With the National Commission on Human Rights (NCHR) set to conduct hearings into nearly 1,500 instances of police torture in Faisalabad, The Express Tribune presents select victim testimonies in association with rights organisation Justice Project Pakistan.

At a loss

I moved police after someone I had a feud with behaved inappropriately with women family members. I did as expected. We did not hear back. Weeks elapsed. No probe was conducted.

My brothers and I then proceeded to the police station. We failed to elicit a response from an IO on progress registered. Pressed for an answer, he started hurling obscenities at my mother and sisters. I told him to leave them out of it.

That is when he lost his temper and lunged at me. The ordeal commenced with slaps. Two policemen then threw me in lockup. My brothers watched helplessly as they beat me senseless with guns and batons.

They knew exactly what they were doing, each blow striking the very spot as the last. They knew how to make it hurt. I begged forgiveness. I had done nothing but I thought this would make them stop. It did not.

I was let go only after an influential acquaintance interceded. My knee bone was displaced. I am still unable to move freely.

My neighbours mock me. They say I was ‘humiliated’. I think terrified down to my bones would be a more apt description. Even that would not make the shame any easier to live with.

I am at a loss. I do not know who to approach. Who does one turn to when you need protection from the ones tasked with ensuring your security?

Costly compromise

Never did the thought of carrying my deceased child ever cross my mind. Nor did I ever think I would bury him with my own hands.

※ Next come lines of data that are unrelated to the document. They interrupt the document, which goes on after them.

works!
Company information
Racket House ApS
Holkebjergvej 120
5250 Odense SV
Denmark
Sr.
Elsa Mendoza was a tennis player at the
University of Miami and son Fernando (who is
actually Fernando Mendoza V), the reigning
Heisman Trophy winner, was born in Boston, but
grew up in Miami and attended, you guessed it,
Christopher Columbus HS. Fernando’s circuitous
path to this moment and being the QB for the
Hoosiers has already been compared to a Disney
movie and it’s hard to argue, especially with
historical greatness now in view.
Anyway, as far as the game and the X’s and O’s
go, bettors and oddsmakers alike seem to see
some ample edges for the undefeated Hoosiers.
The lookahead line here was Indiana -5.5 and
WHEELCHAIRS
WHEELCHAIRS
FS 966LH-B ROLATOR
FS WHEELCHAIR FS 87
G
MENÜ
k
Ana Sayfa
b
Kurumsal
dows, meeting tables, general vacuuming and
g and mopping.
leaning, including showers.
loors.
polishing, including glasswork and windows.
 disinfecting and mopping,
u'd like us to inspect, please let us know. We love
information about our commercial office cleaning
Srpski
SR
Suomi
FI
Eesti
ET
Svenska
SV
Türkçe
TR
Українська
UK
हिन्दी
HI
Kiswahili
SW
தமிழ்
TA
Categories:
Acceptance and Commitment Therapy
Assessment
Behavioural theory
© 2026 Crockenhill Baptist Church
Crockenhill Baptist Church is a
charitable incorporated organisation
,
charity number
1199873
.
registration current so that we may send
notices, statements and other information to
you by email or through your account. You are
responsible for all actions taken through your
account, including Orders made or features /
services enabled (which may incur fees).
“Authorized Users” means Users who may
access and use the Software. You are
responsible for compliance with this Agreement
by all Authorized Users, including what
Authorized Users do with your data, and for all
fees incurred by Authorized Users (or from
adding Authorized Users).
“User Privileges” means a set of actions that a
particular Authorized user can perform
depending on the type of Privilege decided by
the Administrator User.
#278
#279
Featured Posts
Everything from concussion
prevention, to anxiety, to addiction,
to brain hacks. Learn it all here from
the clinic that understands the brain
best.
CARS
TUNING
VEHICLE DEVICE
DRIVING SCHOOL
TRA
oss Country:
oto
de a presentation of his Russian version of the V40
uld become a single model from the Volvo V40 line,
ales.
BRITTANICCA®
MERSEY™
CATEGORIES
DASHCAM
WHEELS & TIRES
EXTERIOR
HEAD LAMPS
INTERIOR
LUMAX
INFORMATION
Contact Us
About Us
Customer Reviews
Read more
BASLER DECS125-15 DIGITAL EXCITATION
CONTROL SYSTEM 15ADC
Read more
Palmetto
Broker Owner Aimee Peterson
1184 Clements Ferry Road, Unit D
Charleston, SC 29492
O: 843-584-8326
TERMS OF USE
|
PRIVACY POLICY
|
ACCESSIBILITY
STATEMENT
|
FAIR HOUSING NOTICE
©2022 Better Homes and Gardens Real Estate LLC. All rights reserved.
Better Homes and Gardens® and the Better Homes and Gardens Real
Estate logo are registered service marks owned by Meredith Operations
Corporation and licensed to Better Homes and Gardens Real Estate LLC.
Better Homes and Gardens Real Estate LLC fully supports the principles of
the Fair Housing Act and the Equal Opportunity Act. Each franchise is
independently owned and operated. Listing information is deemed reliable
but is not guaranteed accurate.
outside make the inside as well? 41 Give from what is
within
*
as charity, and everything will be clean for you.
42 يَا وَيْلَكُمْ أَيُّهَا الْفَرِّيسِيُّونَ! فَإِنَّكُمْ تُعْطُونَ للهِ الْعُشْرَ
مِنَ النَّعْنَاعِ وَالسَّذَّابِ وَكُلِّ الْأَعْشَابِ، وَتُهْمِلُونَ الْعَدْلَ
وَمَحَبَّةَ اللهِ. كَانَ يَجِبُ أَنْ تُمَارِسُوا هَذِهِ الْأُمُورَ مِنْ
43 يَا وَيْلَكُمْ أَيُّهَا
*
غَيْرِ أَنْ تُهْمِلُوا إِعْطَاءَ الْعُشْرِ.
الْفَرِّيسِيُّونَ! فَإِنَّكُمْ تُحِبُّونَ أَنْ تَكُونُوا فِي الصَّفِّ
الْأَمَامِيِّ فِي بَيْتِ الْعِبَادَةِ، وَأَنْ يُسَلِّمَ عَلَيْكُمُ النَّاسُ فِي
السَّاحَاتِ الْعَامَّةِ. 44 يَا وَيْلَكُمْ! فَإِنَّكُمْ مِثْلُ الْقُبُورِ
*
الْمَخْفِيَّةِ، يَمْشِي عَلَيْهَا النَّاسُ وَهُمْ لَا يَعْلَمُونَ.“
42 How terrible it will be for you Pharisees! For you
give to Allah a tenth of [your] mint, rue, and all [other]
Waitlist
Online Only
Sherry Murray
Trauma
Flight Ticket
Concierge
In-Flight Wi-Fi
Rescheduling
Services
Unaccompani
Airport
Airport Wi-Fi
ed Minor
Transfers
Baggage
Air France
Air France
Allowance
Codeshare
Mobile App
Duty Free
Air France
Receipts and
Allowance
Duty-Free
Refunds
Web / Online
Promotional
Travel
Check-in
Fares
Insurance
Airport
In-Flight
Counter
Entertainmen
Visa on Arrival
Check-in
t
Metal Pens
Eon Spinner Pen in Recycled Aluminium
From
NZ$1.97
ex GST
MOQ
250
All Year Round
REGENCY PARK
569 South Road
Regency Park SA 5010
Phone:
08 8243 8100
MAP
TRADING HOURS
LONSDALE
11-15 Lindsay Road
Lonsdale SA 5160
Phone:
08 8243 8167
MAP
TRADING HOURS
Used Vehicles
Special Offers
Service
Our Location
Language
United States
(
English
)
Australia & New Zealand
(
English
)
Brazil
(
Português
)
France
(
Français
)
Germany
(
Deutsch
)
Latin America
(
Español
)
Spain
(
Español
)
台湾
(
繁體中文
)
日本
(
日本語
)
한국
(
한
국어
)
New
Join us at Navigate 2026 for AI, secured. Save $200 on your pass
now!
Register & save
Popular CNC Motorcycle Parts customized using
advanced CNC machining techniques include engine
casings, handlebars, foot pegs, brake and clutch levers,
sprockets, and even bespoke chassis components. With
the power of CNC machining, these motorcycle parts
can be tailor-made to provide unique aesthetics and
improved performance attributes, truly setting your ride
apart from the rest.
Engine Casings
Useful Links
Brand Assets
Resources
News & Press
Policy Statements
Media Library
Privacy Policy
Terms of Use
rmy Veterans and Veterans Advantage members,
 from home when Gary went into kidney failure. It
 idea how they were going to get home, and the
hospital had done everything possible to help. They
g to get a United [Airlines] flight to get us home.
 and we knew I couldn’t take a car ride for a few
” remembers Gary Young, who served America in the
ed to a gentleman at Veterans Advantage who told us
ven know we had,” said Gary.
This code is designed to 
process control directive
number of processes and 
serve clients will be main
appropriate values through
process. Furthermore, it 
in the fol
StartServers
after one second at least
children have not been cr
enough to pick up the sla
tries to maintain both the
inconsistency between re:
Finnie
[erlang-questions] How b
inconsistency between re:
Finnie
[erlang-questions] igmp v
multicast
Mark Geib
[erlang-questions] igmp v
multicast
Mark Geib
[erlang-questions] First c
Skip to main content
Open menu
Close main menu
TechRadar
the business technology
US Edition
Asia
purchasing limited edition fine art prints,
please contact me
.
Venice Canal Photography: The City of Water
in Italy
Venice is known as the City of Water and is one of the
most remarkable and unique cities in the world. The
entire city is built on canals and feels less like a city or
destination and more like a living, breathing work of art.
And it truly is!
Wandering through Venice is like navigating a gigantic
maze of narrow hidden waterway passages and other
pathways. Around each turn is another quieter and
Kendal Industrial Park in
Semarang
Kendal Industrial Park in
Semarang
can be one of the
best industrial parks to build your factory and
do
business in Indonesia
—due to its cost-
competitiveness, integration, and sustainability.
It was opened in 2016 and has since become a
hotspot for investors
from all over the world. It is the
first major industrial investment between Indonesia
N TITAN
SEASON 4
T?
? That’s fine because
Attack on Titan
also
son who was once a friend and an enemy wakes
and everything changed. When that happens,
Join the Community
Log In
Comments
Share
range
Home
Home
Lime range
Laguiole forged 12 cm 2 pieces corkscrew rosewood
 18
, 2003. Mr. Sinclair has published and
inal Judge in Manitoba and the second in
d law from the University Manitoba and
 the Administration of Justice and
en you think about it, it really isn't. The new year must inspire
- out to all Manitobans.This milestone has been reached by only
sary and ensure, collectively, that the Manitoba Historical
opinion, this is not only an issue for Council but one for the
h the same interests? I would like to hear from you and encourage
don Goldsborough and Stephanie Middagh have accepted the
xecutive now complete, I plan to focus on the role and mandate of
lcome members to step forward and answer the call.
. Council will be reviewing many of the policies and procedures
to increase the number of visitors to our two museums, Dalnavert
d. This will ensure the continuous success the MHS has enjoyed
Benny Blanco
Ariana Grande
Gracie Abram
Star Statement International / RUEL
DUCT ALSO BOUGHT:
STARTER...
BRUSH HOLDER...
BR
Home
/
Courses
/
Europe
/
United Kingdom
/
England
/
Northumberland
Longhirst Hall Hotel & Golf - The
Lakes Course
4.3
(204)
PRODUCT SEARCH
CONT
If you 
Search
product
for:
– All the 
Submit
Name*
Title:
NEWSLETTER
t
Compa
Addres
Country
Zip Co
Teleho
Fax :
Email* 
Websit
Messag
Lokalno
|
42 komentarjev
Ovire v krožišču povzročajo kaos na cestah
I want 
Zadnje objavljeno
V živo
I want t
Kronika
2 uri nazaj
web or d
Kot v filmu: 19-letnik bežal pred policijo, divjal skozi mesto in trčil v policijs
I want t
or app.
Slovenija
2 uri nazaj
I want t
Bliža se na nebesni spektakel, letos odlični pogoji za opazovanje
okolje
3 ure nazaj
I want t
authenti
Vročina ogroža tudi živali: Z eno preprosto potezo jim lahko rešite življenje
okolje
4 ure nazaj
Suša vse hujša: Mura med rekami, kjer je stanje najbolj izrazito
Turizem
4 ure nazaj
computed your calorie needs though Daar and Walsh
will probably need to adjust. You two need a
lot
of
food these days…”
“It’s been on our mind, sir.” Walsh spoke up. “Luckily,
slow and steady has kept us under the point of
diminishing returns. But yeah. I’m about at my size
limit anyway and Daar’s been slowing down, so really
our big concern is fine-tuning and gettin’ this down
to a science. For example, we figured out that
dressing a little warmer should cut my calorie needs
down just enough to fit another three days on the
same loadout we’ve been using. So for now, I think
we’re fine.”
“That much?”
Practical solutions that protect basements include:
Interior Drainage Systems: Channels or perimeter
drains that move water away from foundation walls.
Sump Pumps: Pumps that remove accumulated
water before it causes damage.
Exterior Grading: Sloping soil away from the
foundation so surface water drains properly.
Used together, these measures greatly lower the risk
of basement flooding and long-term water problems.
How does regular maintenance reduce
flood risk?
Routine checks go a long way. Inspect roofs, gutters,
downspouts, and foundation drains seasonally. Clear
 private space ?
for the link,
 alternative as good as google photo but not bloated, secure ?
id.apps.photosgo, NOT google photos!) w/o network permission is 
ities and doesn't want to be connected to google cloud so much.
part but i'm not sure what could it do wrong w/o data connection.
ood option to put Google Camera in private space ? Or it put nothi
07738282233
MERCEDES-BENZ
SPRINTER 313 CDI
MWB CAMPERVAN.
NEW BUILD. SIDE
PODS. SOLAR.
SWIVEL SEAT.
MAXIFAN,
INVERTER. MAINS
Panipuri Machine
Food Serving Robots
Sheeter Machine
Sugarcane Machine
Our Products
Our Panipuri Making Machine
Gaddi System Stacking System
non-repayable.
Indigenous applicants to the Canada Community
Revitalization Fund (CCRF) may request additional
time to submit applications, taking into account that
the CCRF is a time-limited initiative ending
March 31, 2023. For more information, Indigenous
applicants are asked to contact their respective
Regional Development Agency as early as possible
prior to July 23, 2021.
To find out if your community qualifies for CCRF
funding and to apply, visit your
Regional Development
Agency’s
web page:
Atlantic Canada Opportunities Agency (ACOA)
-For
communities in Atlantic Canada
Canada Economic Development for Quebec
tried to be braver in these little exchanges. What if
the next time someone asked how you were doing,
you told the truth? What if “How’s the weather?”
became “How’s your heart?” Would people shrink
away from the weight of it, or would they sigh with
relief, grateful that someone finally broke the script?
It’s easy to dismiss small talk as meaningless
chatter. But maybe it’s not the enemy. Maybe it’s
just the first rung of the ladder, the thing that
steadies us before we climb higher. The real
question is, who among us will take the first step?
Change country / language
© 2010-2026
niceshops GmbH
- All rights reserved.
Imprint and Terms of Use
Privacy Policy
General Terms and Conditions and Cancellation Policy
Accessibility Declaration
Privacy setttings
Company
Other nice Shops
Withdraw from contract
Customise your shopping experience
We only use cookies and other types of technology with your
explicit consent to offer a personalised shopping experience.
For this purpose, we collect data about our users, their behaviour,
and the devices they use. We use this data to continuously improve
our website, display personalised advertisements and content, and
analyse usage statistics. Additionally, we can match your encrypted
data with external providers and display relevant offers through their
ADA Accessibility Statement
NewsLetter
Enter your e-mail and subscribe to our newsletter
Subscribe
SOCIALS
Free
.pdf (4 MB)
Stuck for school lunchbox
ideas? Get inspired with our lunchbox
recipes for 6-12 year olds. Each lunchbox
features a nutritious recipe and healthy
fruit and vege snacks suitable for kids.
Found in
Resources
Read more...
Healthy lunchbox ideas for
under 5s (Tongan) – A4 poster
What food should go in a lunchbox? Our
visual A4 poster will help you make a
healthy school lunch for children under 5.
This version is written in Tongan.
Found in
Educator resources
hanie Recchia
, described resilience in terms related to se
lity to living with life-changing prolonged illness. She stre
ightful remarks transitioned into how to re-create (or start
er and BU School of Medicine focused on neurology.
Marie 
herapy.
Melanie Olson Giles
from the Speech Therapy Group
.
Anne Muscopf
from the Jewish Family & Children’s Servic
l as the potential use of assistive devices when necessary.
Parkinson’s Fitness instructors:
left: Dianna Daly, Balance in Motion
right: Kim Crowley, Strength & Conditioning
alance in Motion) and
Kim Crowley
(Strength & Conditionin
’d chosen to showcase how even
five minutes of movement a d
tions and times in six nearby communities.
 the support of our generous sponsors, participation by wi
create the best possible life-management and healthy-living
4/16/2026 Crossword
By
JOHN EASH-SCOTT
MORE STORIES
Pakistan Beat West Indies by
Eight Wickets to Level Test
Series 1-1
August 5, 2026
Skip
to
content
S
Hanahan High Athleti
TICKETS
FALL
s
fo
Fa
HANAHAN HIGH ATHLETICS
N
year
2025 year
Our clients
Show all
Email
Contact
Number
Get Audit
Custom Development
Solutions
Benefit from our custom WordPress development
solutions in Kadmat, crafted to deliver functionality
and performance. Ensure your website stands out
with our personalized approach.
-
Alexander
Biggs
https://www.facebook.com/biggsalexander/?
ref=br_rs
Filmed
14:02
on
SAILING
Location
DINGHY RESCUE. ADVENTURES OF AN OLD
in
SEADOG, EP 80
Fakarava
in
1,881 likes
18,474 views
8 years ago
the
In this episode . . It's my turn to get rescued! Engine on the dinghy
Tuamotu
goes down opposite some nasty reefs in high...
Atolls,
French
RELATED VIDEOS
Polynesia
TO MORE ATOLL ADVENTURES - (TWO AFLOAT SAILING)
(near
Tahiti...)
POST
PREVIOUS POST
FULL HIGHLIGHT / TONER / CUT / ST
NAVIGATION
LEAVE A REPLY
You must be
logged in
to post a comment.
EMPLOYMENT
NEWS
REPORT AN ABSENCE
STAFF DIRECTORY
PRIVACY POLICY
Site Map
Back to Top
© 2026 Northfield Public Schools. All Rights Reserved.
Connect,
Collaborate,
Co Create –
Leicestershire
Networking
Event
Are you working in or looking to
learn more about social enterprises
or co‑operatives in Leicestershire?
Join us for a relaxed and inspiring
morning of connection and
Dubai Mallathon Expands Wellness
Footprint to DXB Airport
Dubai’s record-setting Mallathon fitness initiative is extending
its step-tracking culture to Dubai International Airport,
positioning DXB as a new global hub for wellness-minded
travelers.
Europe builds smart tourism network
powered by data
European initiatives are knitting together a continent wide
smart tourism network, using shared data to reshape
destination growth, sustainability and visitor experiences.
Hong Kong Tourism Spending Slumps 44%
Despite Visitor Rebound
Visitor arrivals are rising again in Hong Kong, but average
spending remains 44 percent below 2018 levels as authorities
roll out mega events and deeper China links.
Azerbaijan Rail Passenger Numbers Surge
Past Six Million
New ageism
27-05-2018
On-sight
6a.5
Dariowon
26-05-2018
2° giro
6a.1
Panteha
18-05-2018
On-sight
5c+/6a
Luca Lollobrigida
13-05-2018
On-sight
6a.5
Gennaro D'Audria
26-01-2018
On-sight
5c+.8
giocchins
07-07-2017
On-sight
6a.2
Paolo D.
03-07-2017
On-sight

Our lives were shattered the day he was killed.

I did not want more bloodshed. We reached a compromise – blood money. Police, earlier pestering me to drop charges, demanded a cut. My refusal cost me dearly.

One day, some policemen held me as I left home to go somewhere. Unable to get anything, they threw me in a van and took me to the police station.

There, my hands were bound with a rope suspended from a ceiling fan (strappado). The men then struck my back with a leather belt. Tears – the skin of my buttocks was torn apart.

My plaintive cries only elicited laughter.

I was released after the union council chairman intervened. Another notable requested me to not pursue the matter after I underwent a medical examination. I do not want to make an enemy of the police. They terrify me.

Social censure

It was 2am. I was asleep when police scaled the wall and barged inside. They handcuffed me. I have school tomorrow, I yelled.

A complaint had been filed against me. They were looking for someone else.

Behind the police station was another set of rooms where detainees were tortured. I was taken there. The rooms were bare except for a charpoy in one and a bed in the other.

Chittar on the back and butt, danda on the limbs. Falaka and rolla too. The torture did not cease for an hour.

A police official would order his plain-clothed gunman to beat me. He would till told to stop.

I could not sleep because of the pain. My nose bled all night.

My family was not allowed to see me despite repeated requests.  I was moved from station to station to avoid detection. I begged for food in vain. Other detainees tended to my wounds. I remained detained for 21 days, released only when a bailiff conducted a raid on the police station.

Police continue to hurl threats. With fear came social censure. The entire village knew what transpired. Friends looked at me differently, neighbours avoided my family and I. We relocated elsewhere.

I still have trouble sleeping. I suffer from chronic back and leg pain. There is virtually no sensation in my fingers and thumb.

Note: Many victims were subjected to more than one method of torture

Swatted like a housefly

Note: Doctor confirmed one woman had been raped. Two other cases of possible but unconfirmed rape reported

I always thought women police dealt with suspects of the same gender. That this was not (always) the case became clear the day I was slapped by a policeman.

Ornaments were taken away. I was dragged by my hair. Expletives I had never heard before were used for me.

My husband and I were then taken to a school on the outskirts of the city. Beaten he was with bamboo sticks like one swats a housefly. He was stripped. They made him walk around the courtyard after fastening his right hand and left ankle together. I will never forget the sound of them laughing as he struggled. My husband was then suspended from the roof of the building.

They made me witness the proceedings. They made sure I did.

Faisalabad CPO Athar Ismael refused comment on the testimonies saying police were not cognisant of the JPP report. Rejecting reports of rampant police torture, he pledged full cooperation with the NCHR.

“It is binding on Pakistan to prevent torture and punish perpetrators under international law. As a signatory to both, the Convention against Torture and Other Cruel, Inhuman or Degrading Treatment or Punishment and the International Convention on Civil and Political Rights, the nation is also obligated to provide adequate redress to victims of torture,” Ahsan Kazmi of the NCHR said.